**GIVEN TEXT**
- - - - - - -
Prove the binomial identity ∑(-1)^j(n choose j)=0

[lfdahl]

Prove the binomial identity:

$$\sum_{j=0}^{n}(-1)^j{n \choose j}=0$$

- in two different ways

 

[topsquark]

Prove the binomial identity:

$$\sum_{j=0}^{n}(-1)^j{n \choose j}=0$$

- in two different ways

The only way I can think of is to do an induction proof. I haven't sat down to do it but it shouldn't be too hard.

-Dan

(Ahem!) I thought you were asking for help. When I saw it was a challenge I couldn't edit it out. (I thought it was a rather easy problem for you to be asking for help on.) Anyway, if someone else doesn't post it I'll get back to it later.

 

[Olinguito]

Spoiler

First method.

When $n$ is odd, it’s easy. The coefficients $\displaystyle\binom nj$ and $\displaystyle\binom n{n-j}$ from $j=0$ to $j=n$ pair up nicely; also $(-1)^{n-j}=(-1)^n(-1)^j=-(-1)^j$ (as $n$ is odd). Thus
$$\sum_{j=0}^n(-1)^j\binom nj$$

$\displaystyle=\ \sum_{j=0}^{\frac{n-1}2}\left[(-1)^j\binom nj + (-1)^{n-j}\binom n{n-j}\right]$

$\displaystyle=\ \sum_{j=0}^{\frac{n-1}2}\left[(-1)^j\binom nj - (-1)^j\binom n{n-j}\right]$

$=\ 0$.

Suppose $n$ is even, so $(-1)^n=1$ and $(-1)^{n-1}=-1$. We use the well-known identity
$$\binom nj\ =\ \binom{n-1}{j-1}+\binom{n-1}j$$
(which is simply saying that a binomial coefficient is the sum of the two coefficients above it in Pascal’s triangle). Then
$$\sum_{j=0}^n(-1)^j\binom nj$$

$\displaystyle=\ 1\,+\,\sum_{j=1}^{n-1}\left[(-1)^j\binom{n-1}{j-1} + (-1)^j\binom {n-1}j\right]\,+\,(-1)^n$

$\displaystyle=\ 1\,+\,\sum_{j=1}^{n-1}\left[-(-1)^{j-1}\binom{n-1}{j-1} + (-1)^j\binom {n-1}j\right]\,+\,1$

$\displaystyle=\ 1\,+\,\left[-(-1)^0\binom{n-1}0+(-1)^{n-1}\binom{n-1}{n-1}\right]\,+\,1$ (by telescoping)

$=\ 1+[(-1)+(-1)]+1$

$=\ 0$.Second method.

Expand $0=[1+(-1)]^n$ binomially.

 

[lfdahl]

Thankyou very much, Olinguito, for your participation and two nice approaches! (Yes)
- - - - - - -
**SOURCE INFORMATION**
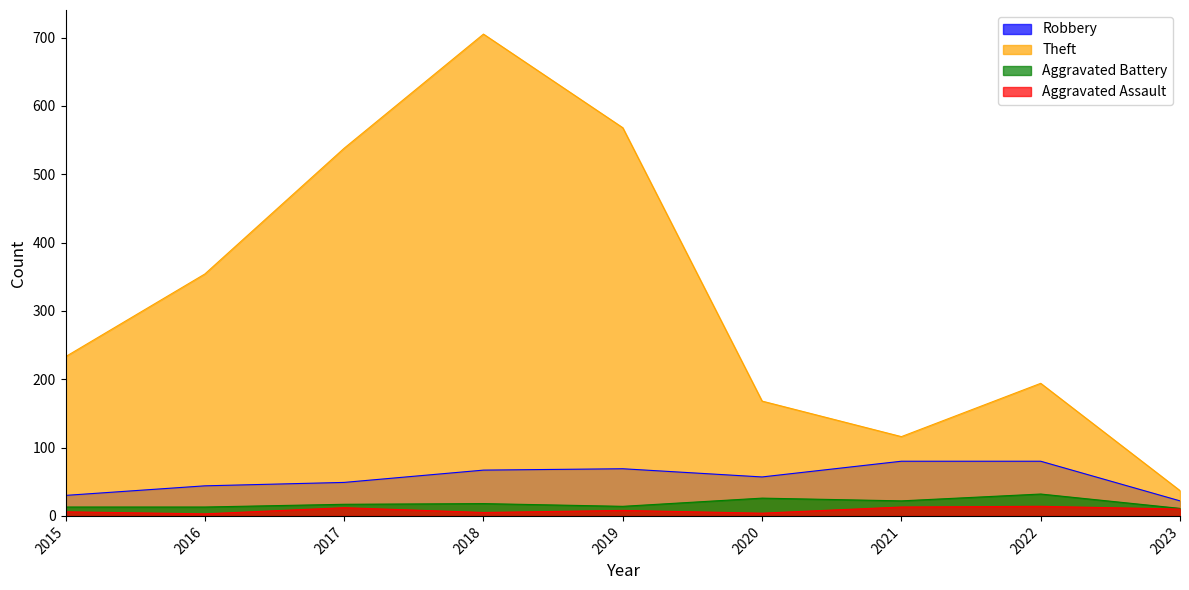

How many categories are shown in the chart?

9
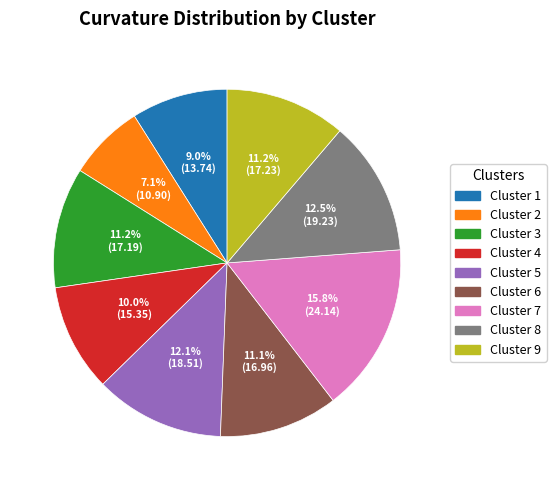

To the nearest percent, what portion does Cluster 4 represent?

10%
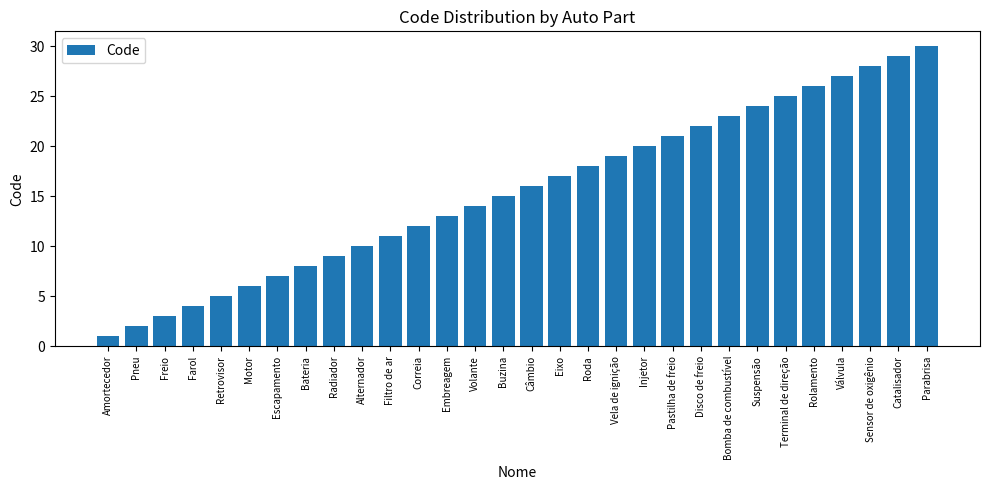

Reading left to right, transcribe all the data shown in this chart.

1	2	3	4	5	6	7	8	9	10	11	12	13	14	15	16	17	18	19	20	21	22	23	24	25	26	27	28	29	30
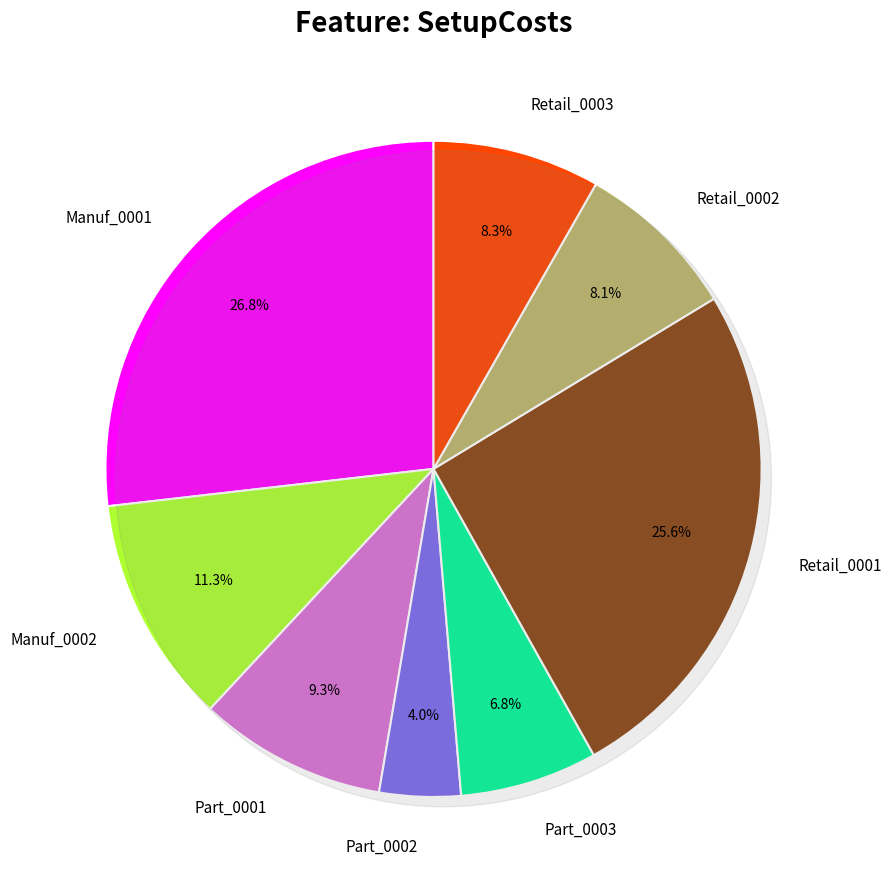

What is the smallest slice in the pie chart?

Part_0002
- - - - - - -
**PROBLEMS TO SOLVE**
A - In the binomial identity thread, what does Olinguito's second method do?
B - Please retype the binomial identity thread from "[topsquark]" to "be too hard.".
The rows have no role in this work.

**SOLVED TASKS**
A - It expands 0 = [1 + (−1)]^n binomially.

B -
[topsquark]

Prove the binomial identity:

$$\sum_{j=0}^{n}(-1)^j{n \choose j}=0$$

- in two different ways

The only way I can think of is to do an induction proof. I haven't sat down to do it but it shouldn't be too hard.